David Albahari wurde 1948 in Serbien geboren und emigrierte 1994 nach Kanada. Dort entstand diese außergewöhnliche Buch, das in Form einer literarischen Collage die Persönlichkeit der bosnischen und jüdischen Mutter des Ich-Erzählers nachzeichnet, die ihren ersten Ehemann im Konzentrationslager und ihre Kinder bei einem Unfall verlor, wieder geheiratet und wieder Kinder bekommen hat. Zugleich spiegelt sich in diesem Porträt die Geschichte Serbiens, der Schrecken des 20. Jahrhunderts und das Schicksal des serbischen Exilanten wieder.
Das entstehende Porträt der Mutter bleibt eher unbeholfen und schlicht und gerade darin liegt seine beeindruckende Kunst.

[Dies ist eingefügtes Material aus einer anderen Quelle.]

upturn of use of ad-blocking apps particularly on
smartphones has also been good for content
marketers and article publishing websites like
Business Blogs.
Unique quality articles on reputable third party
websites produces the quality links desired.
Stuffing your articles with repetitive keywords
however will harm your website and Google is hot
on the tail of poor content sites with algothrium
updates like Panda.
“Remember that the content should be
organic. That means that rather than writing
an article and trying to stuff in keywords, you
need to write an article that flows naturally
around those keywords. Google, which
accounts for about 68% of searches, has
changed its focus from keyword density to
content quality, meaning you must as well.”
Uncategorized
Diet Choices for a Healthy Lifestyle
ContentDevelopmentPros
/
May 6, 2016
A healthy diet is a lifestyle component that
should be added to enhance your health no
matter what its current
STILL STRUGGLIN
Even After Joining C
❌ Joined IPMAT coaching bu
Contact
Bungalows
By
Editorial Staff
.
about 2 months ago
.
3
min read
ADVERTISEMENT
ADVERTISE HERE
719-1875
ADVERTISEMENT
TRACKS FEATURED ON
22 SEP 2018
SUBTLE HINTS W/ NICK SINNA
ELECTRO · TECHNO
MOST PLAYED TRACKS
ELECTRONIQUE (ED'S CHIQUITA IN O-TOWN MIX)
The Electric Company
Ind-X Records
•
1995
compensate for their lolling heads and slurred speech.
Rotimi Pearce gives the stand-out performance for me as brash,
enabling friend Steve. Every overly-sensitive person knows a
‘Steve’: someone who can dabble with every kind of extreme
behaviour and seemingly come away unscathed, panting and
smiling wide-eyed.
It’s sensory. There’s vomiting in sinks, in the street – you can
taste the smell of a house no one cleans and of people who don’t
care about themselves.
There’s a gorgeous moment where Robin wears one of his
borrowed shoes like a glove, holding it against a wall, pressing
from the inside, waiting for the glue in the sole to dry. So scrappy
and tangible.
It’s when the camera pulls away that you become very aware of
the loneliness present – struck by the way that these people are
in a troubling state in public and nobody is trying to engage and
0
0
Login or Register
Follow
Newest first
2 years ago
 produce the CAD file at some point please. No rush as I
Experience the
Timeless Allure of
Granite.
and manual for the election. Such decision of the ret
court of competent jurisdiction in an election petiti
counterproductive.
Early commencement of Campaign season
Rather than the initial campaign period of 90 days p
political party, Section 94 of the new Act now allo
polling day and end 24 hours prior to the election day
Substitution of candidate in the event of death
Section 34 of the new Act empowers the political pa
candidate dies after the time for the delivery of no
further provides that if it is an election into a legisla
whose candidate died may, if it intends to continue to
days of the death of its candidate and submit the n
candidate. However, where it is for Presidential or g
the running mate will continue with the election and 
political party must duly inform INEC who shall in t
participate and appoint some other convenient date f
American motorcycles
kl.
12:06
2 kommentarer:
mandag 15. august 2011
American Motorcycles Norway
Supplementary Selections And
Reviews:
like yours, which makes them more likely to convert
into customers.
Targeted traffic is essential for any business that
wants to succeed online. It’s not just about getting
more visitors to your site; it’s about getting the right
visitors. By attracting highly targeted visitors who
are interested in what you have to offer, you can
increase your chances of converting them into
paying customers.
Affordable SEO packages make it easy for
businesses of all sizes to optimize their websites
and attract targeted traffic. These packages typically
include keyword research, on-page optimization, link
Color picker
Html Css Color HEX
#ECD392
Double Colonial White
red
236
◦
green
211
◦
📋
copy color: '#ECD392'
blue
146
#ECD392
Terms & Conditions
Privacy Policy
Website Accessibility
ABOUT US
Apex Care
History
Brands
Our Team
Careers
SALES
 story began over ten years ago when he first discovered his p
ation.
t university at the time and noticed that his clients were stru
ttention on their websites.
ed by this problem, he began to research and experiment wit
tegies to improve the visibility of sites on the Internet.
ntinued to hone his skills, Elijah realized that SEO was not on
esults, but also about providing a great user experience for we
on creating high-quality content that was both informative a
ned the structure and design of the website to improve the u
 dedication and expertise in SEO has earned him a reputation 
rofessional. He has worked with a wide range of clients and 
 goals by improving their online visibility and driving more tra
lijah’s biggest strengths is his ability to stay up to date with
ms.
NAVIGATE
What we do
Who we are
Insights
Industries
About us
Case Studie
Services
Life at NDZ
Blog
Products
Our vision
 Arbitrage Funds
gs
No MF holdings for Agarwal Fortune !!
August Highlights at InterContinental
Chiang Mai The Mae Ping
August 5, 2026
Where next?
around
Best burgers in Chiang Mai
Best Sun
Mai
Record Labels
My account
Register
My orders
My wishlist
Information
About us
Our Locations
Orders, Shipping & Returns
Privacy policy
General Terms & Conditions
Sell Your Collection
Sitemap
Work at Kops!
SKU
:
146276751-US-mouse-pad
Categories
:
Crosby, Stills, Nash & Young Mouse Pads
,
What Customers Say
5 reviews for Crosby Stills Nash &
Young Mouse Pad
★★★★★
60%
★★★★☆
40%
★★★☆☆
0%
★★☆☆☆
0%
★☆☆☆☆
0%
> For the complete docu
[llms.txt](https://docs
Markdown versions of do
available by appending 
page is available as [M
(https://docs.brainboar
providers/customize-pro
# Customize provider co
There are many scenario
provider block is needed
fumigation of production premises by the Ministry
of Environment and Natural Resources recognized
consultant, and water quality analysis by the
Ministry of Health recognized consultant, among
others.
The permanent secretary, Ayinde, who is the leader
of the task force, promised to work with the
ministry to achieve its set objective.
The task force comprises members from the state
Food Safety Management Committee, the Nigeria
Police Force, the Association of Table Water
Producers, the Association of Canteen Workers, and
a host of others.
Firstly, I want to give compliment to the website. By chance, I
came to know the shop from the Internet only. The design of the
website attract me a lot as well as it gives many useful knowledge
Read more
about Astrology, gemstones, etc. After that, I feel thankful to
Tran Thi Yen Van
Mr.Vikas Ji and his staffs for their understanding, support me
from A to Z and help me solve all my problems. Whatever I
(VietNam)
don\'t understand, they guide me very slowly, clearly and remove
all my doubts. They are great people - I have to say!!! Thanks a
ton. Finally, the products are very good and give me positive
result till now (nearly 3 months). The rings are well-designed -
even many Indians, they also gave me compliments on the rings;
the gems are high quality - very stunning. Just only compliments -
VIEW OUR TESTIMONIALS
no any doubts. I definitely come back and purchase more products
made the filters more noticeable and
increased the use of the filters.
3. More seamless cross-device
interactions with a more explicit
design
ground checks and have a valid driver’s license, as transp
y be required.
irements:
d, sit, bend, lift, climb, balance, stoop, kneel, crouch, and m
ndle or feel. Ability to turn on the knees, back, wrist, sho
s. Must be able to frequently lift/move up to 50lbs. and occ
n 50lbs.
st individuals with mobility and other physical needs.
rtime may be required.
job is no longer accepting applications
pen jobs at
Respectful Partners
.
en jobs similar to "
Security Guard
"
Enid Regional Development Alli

Der Erzähler in Albaharis Roman plagt sich mit dem Gedanken an die Unmöglichkeit, einen angemessenen literarischen Ausdruck für die schmerzvolle Geschichte dieser ungewöhnlichen und starken Frau, seiner Mutter, zu finden. Gerade dadurch, dass Albahari diese Reflexionen mit den Erinnerungsebenen des Ich-Erzählers und mit den Tonbandaufzeichnungen der Mutter kunstvoll verwebt, hat er es geschafft, einem eigentlich sprachlos machenden Schicksal einen literarischen Ausdruck zu geben, der einfach nur bewundernswert ist.
Trotz aller Tragik und Dramatik, trotz Leid und Verzweiflung gelingt es Albahari eine Sprache zu finden, die den Schmerz bewegend zum Ausdruck bringt und gleichzeitig von einer schwebenden Ironie durchzogen ist.
Ein unbedingt lesenswertes wunderbares Buch!